Work to complete:
1. In the comment thread on Iraq war funding, how long did it take to redeploy safely from Somalia after Black Hawk Down?
2. List every adjective that the opening paragraph of the comment thread on Iraq war funding uses to describe the war.

Supplied text:
Content starts

You voted to give George Bush carte blanche in Iraq for 4 more months. Your vote did not protect our soldiers but keeps them in danger in the middle of a senseless, unjustified, and stupid war. You gave Bush the dollars to get several hundred more of our soldiers killed and even more maimed. And you think that’s supporting our troops? I am so tired of all these equivocations. The crux of the matter is this: Voting to get more of our troops killed is not supporting them, period.
p.lukasiak @ 31
Yeah, I’m a little taken back myself!
p.lukasiak @ 2
I have never changed from a date certain, but I ran the Navy’s 70 billion dollar program as an admiral. The operations and Maintance account of our military will run out of funds in July; even the congressional research office states that. That is how the gas, bullets, etc, are provided for men and women in battle. We are presently taking money from the gas, etc, of those troops training in America and using that money until it runs out in July for troops in Iraq (by law, you cannot shift money between procurement accounts into money to operate and provide supplies to our troops; there are legal firewalls preventing that). It took us 6 months to redeploy from Somalia safely after Black Hawk Down. With alot more troops (140,000) and thousands of US civilians, it will take at least that long to safely come out via the roads or by limited flights from Iraq. There was no back room deal. This is one purely where we would would run out in July of the resources needed to protect our troops. There would be more causualties than one might imagine, if we tried, in the next 40 days, to get everyone out.
That is why I have been persistent that a date certain (my bill says 31 december) with sufficient time, is not only the right strategy to leave behind an unfailed state, but is also one to protect those we, America, sent to war, while doing so. Even if we all disagree with that war. I will never, ever, play chicken with the sons and daughters of America, and put them in greater danger by voting for a bill that gives them no funds to protect themselves in the next 5-7 weeks. I understand if you disagree, but these are Americans we sent in harms way, and I will never vote to make them less safe as I work to redeploy them in a timely and safe manner.
Dale @ 26
Could you please explain this to us?
Mr Sestak,
Will you stand opposed to the hydrocarbon bill that the US (Bush AND the Congress) are trying to force down the Iraqi government’s throat? That is, the bill that would require Iraq to basically hand over ~70% of their oil fields to foreign companies (read that to mean Exxon/Mobile and the others for which we are fighting and dying in Iraq as we speak). Do you support FORCING the Iraqi government to give up control of their own resources for the sake of SUVs and oil company CEO profits?

Content ends

Given information:

Content starts

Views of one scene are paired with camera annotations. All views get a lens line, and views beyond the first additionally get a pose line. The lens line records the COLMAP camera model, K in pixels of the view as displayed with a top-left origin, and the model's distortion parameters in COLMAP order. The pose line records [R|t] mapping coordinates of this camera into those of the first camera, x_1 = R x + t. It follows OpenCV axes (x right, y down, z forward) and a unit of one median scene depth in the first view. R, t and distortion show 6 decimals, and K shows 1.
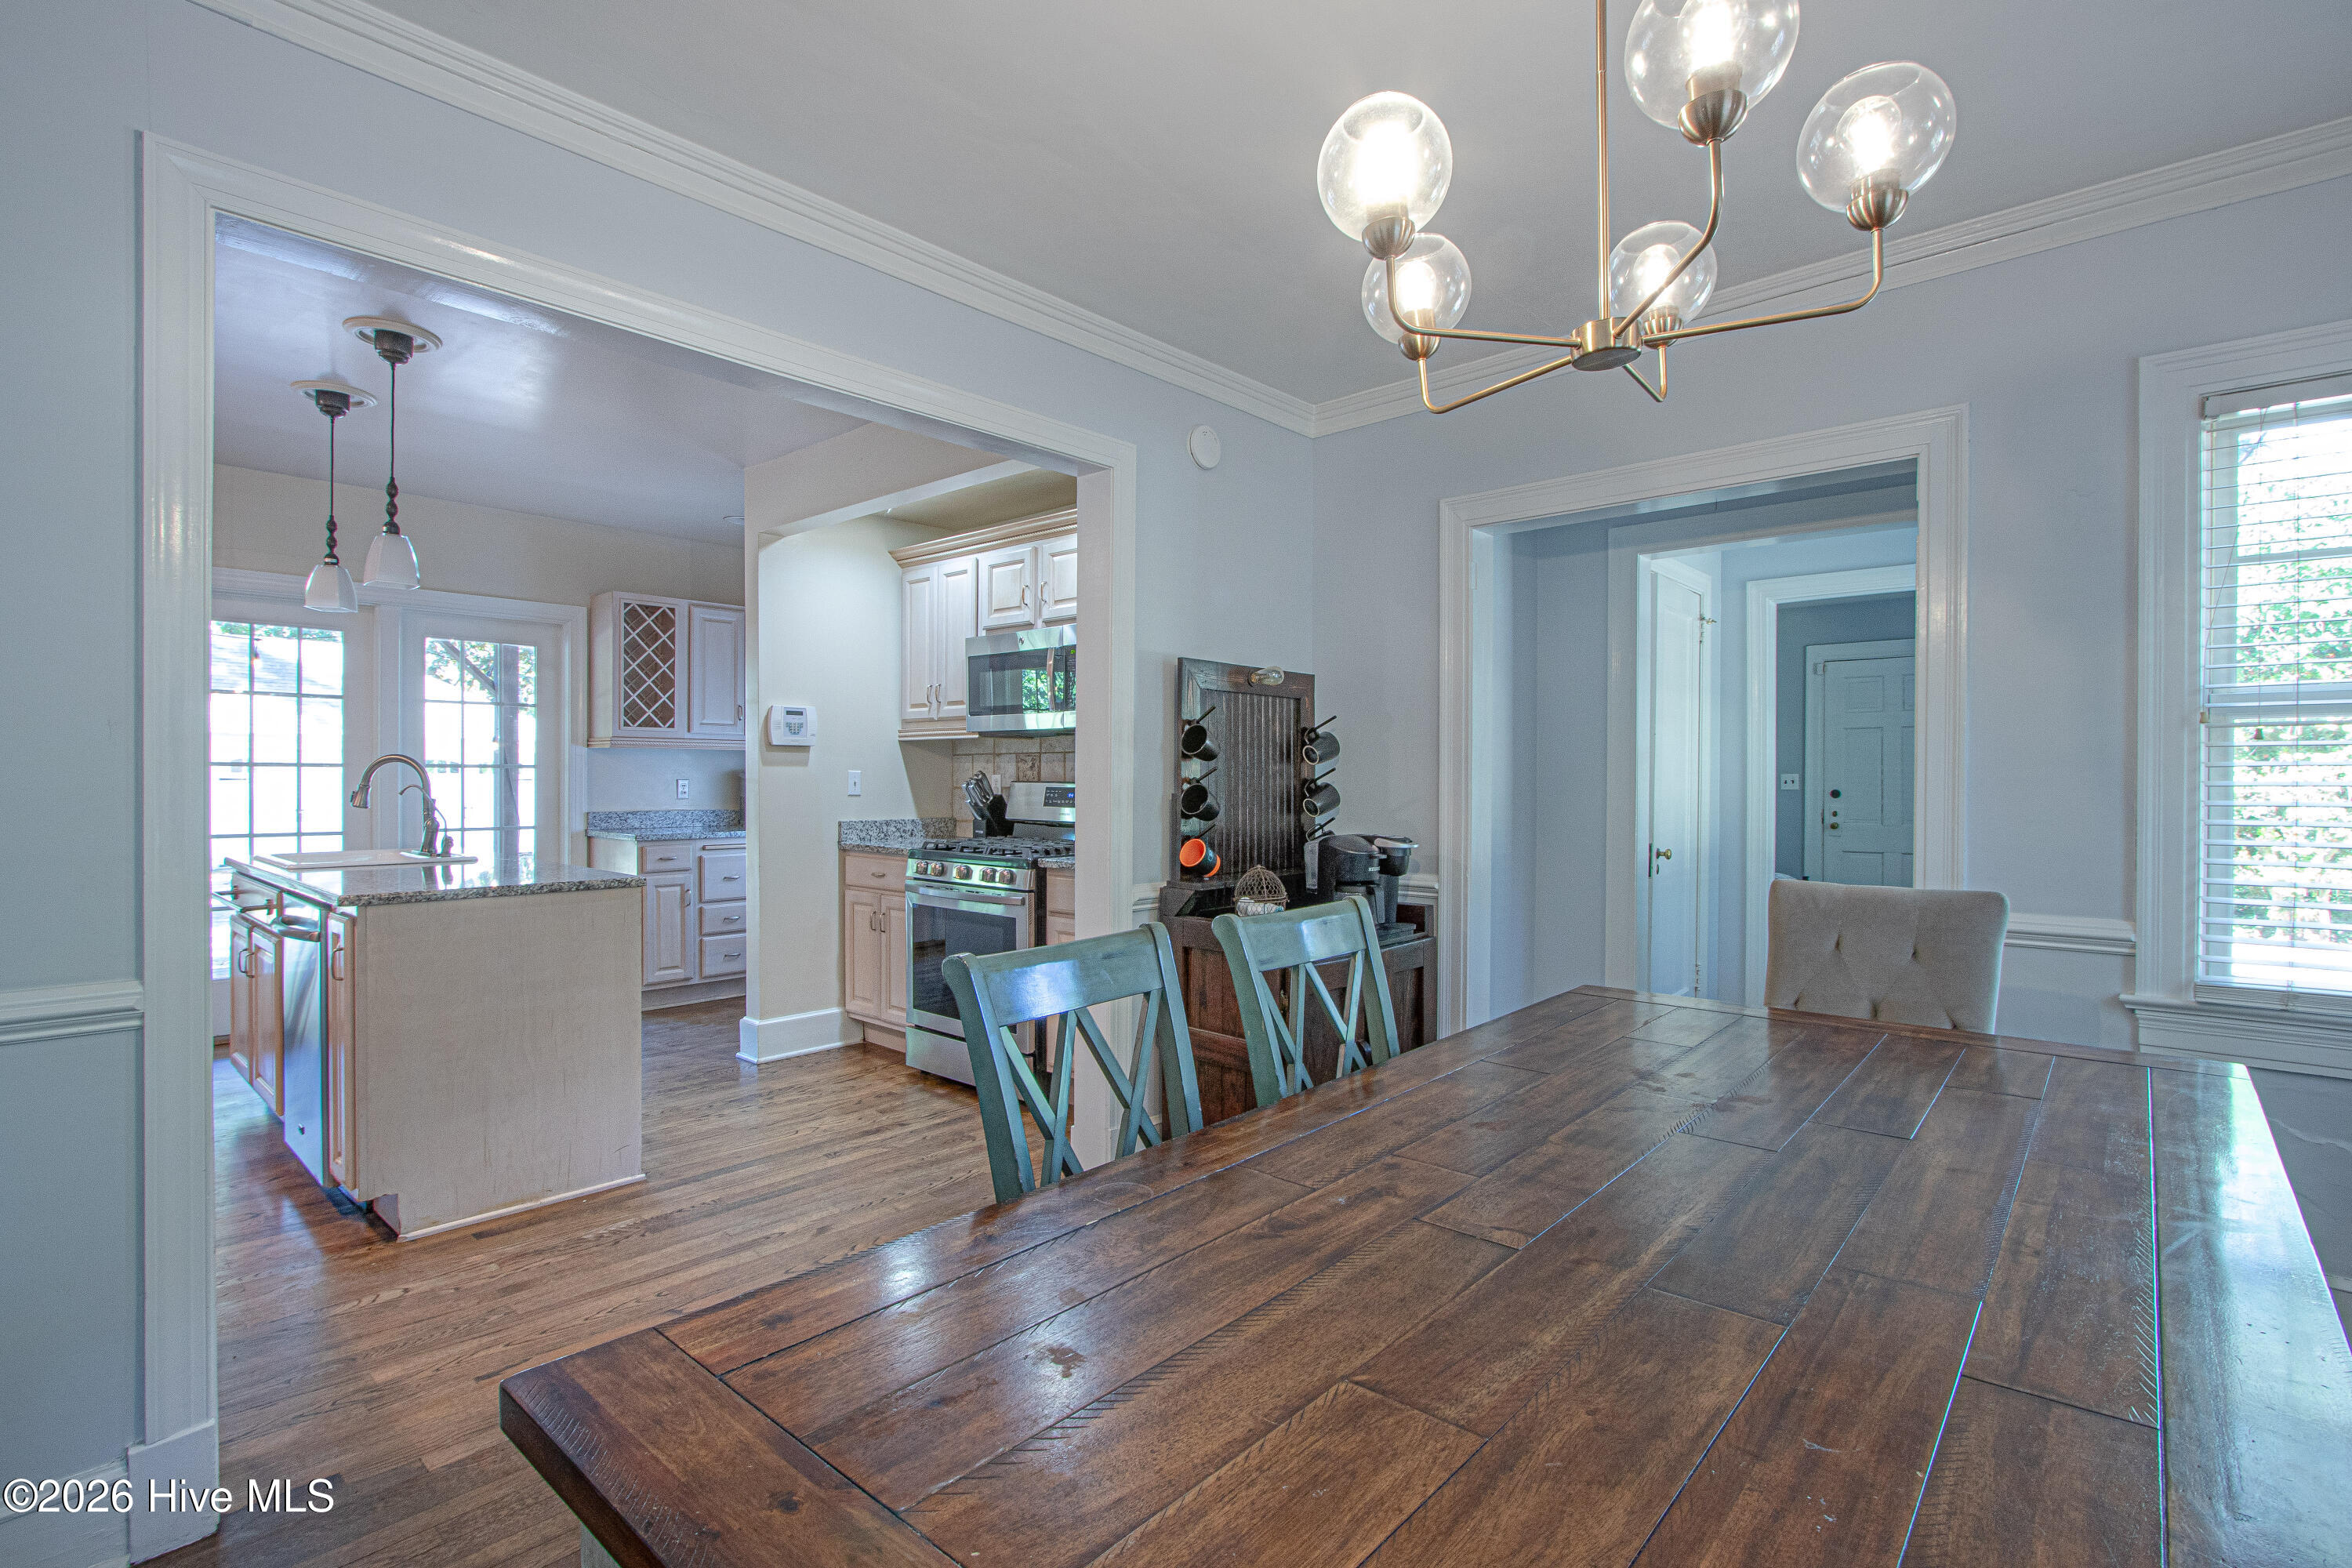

Content ends
Content starts

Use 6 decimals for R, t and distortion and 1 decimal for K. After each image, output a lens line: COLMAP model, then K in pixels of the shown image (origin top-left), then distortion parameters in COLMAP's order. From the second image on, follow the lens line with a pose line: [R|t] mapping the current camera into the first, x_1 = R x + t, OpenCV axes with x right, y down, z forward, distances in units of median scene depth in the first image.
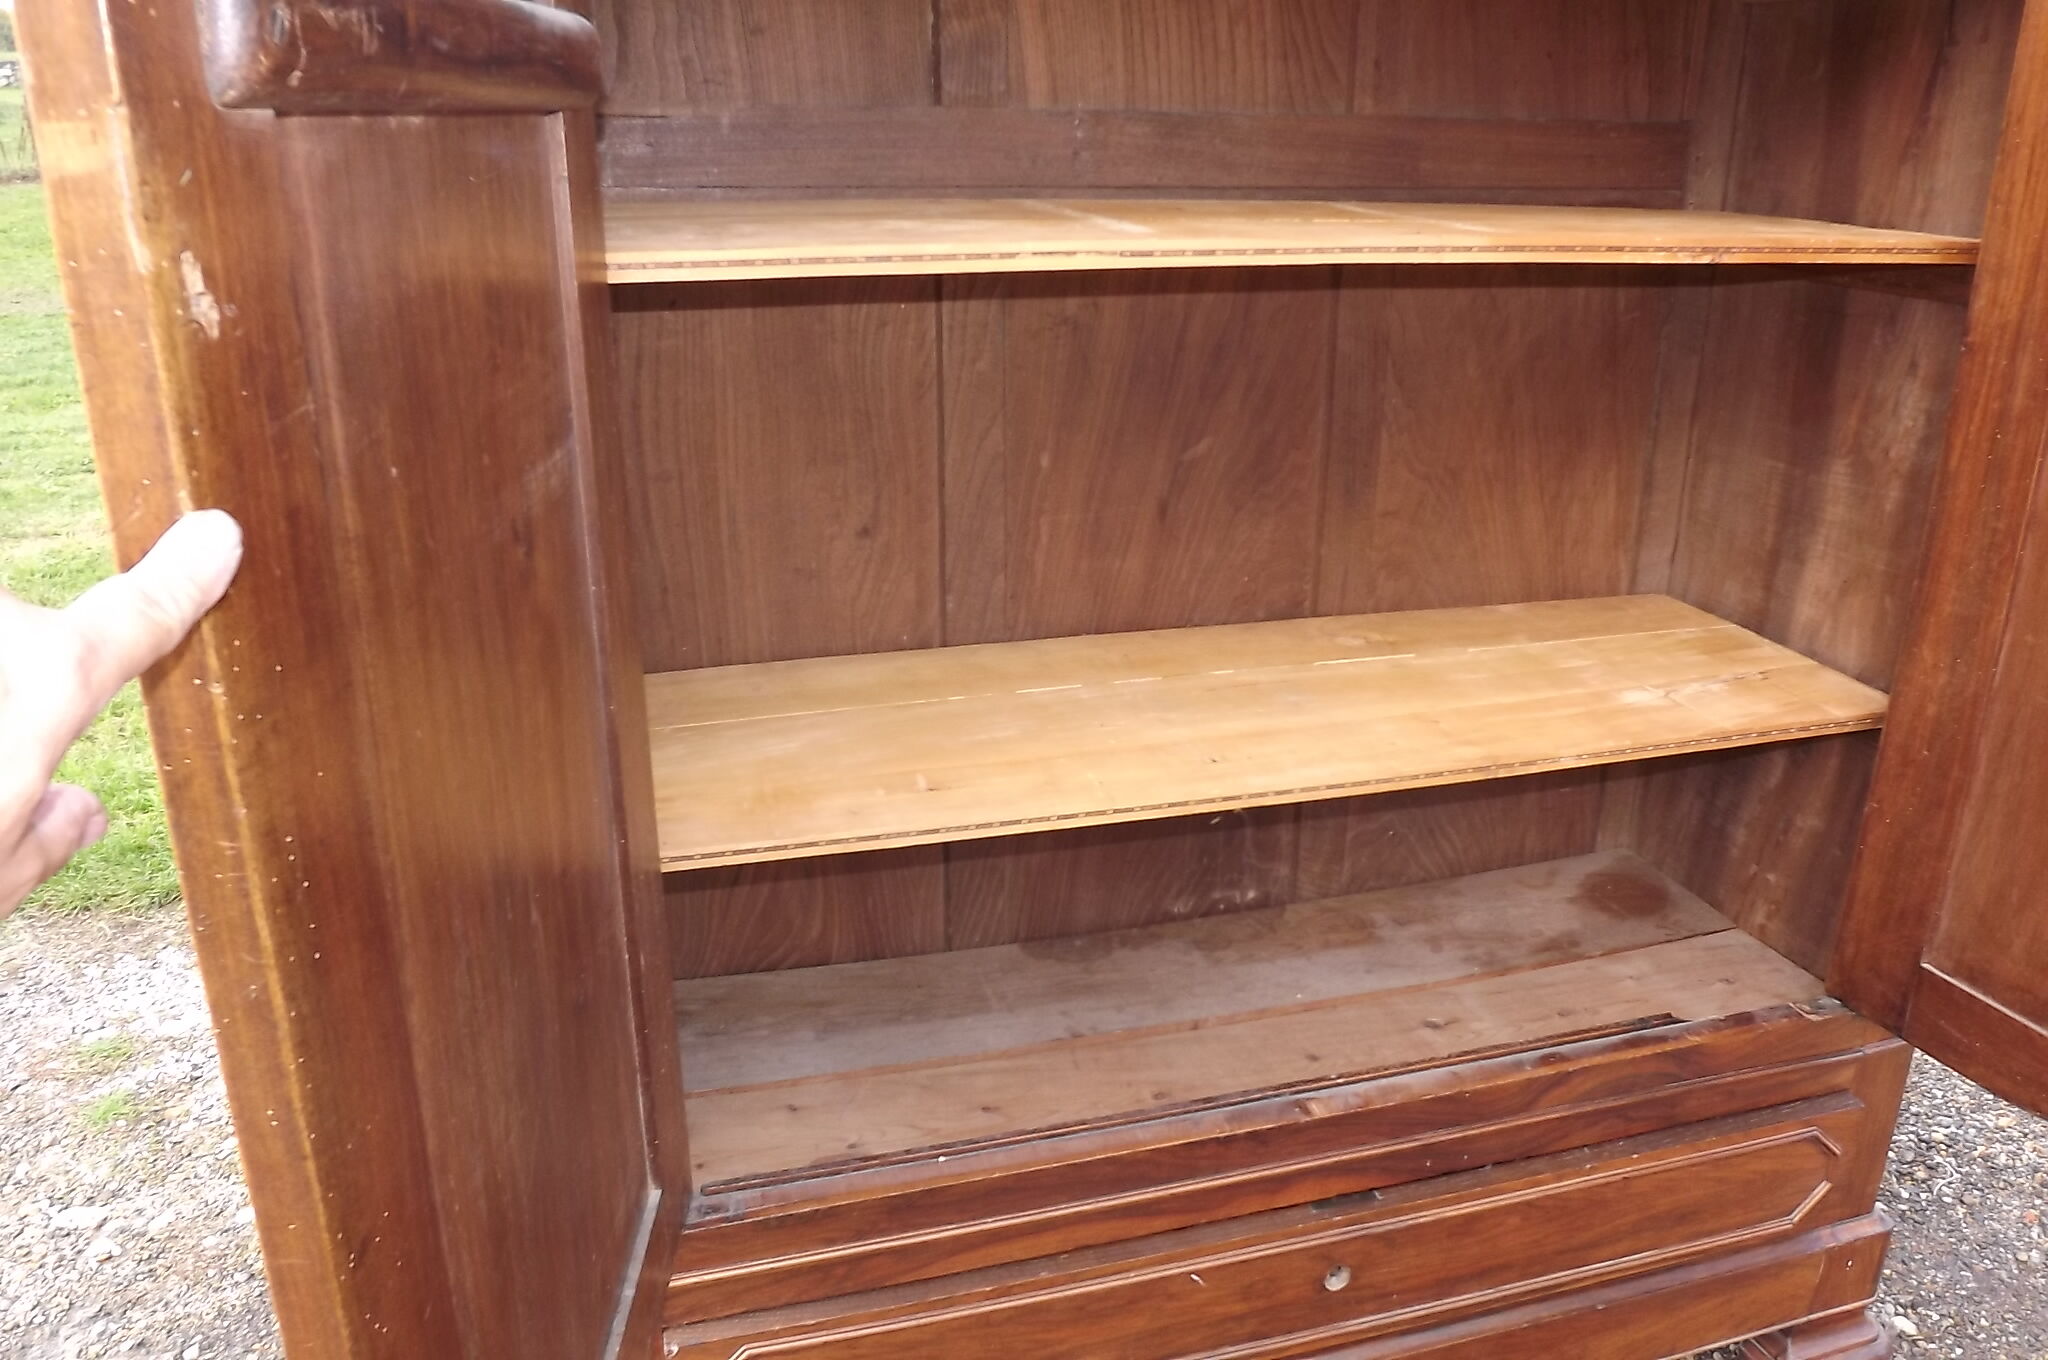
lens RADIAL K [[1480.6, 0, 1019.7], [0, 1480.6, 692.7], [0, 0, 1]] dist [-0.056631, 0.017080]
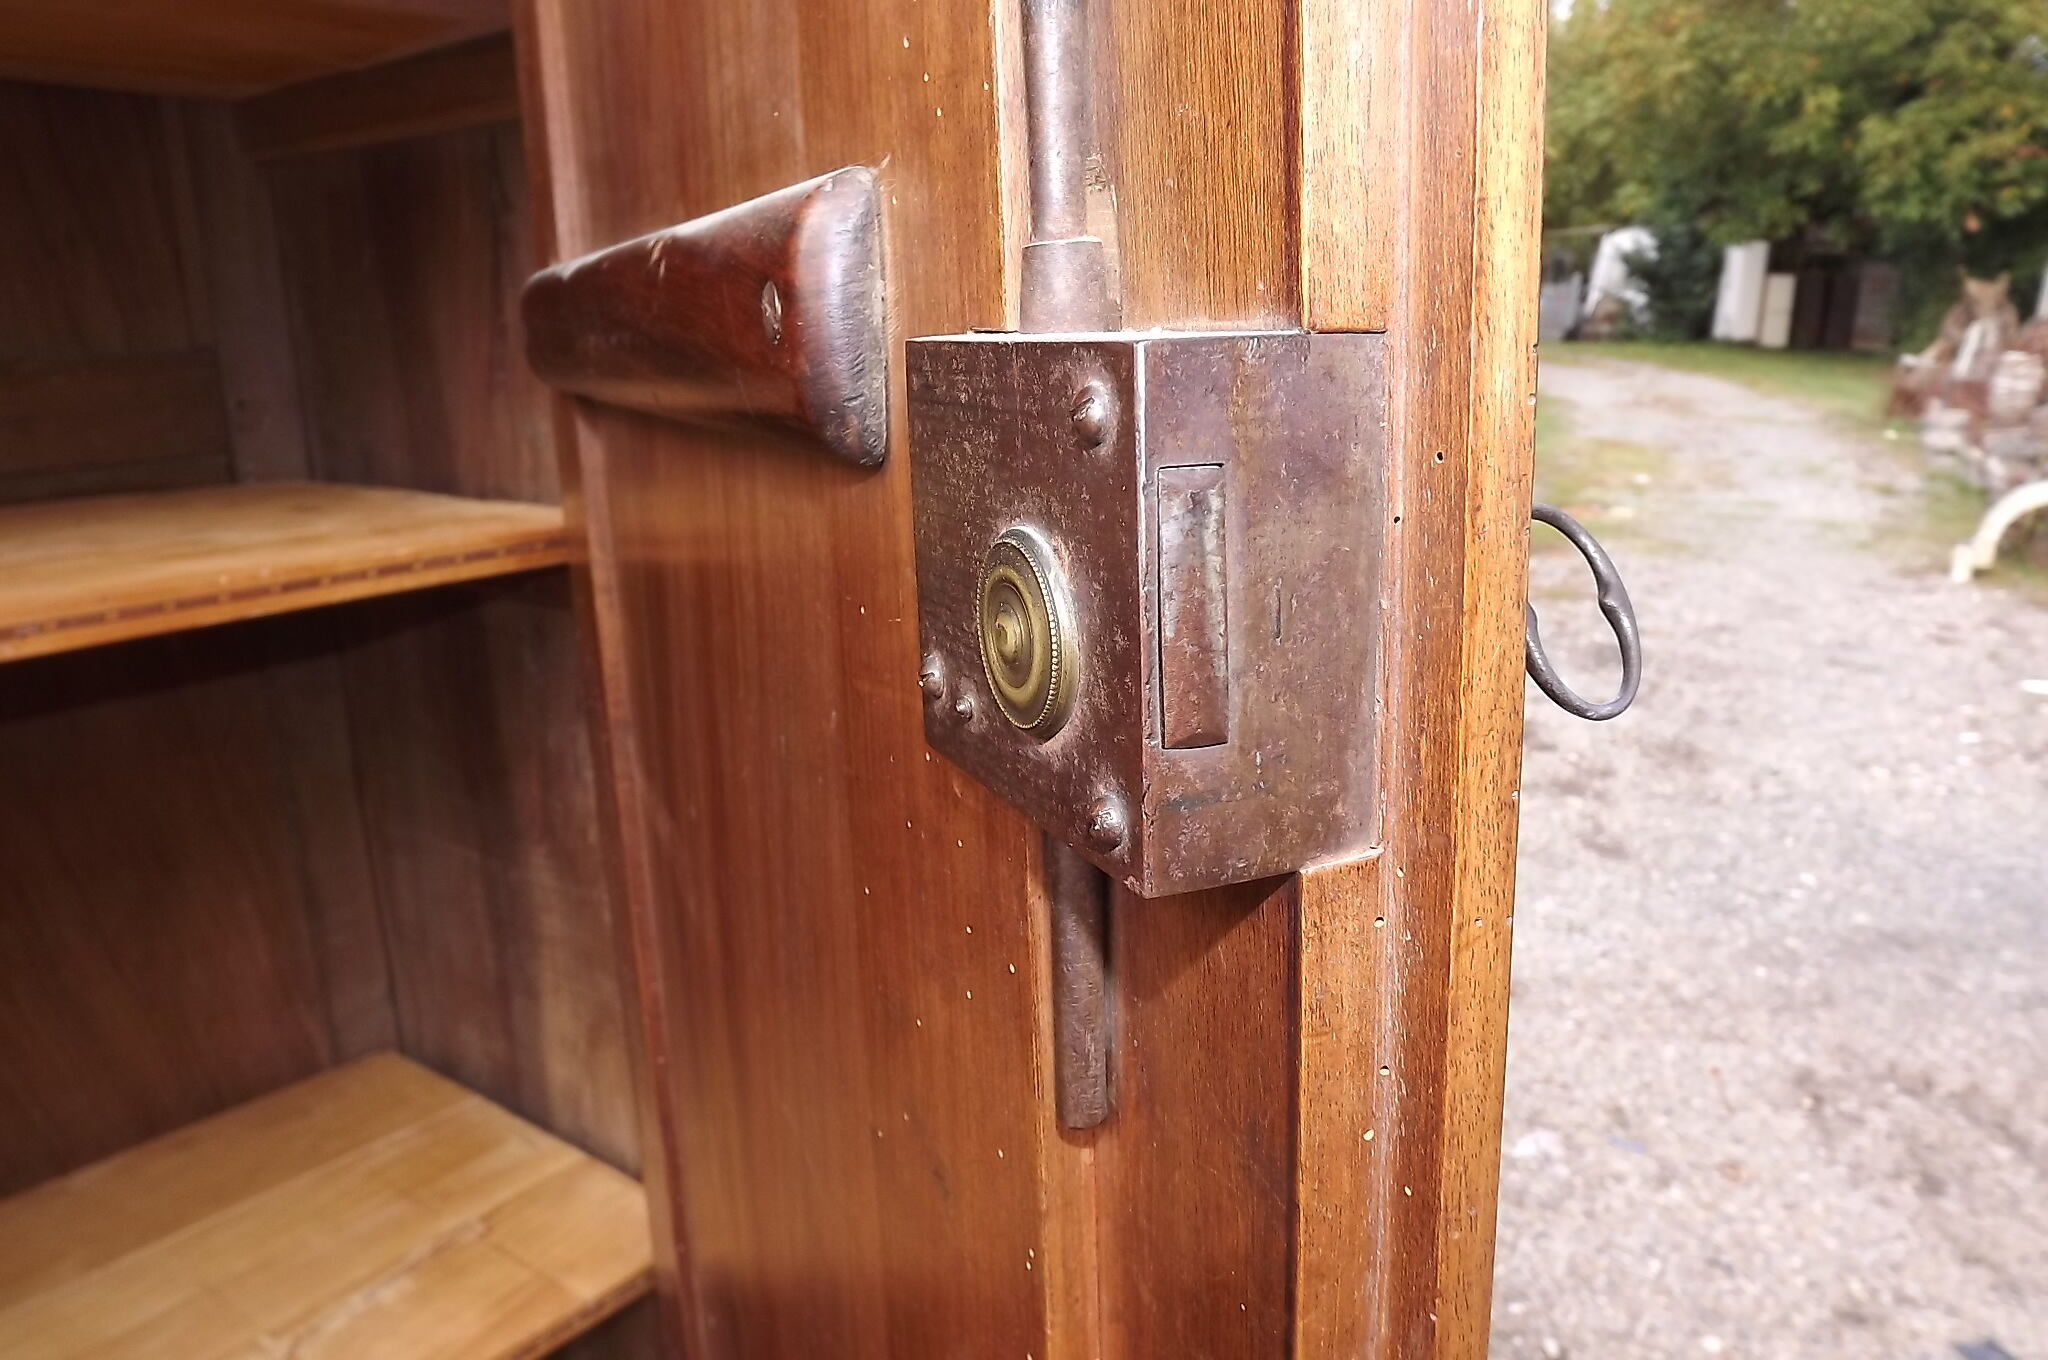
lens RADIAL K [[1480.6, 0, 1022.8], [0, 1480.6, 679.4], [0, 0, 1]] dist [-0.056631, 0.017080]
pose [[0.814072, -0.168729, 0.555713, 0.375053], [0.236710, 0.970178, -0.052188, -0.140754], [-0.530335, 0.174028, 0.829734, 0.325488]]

Content ends

Answers provided:
1. Six months.

2. senseless, unjustified, stupid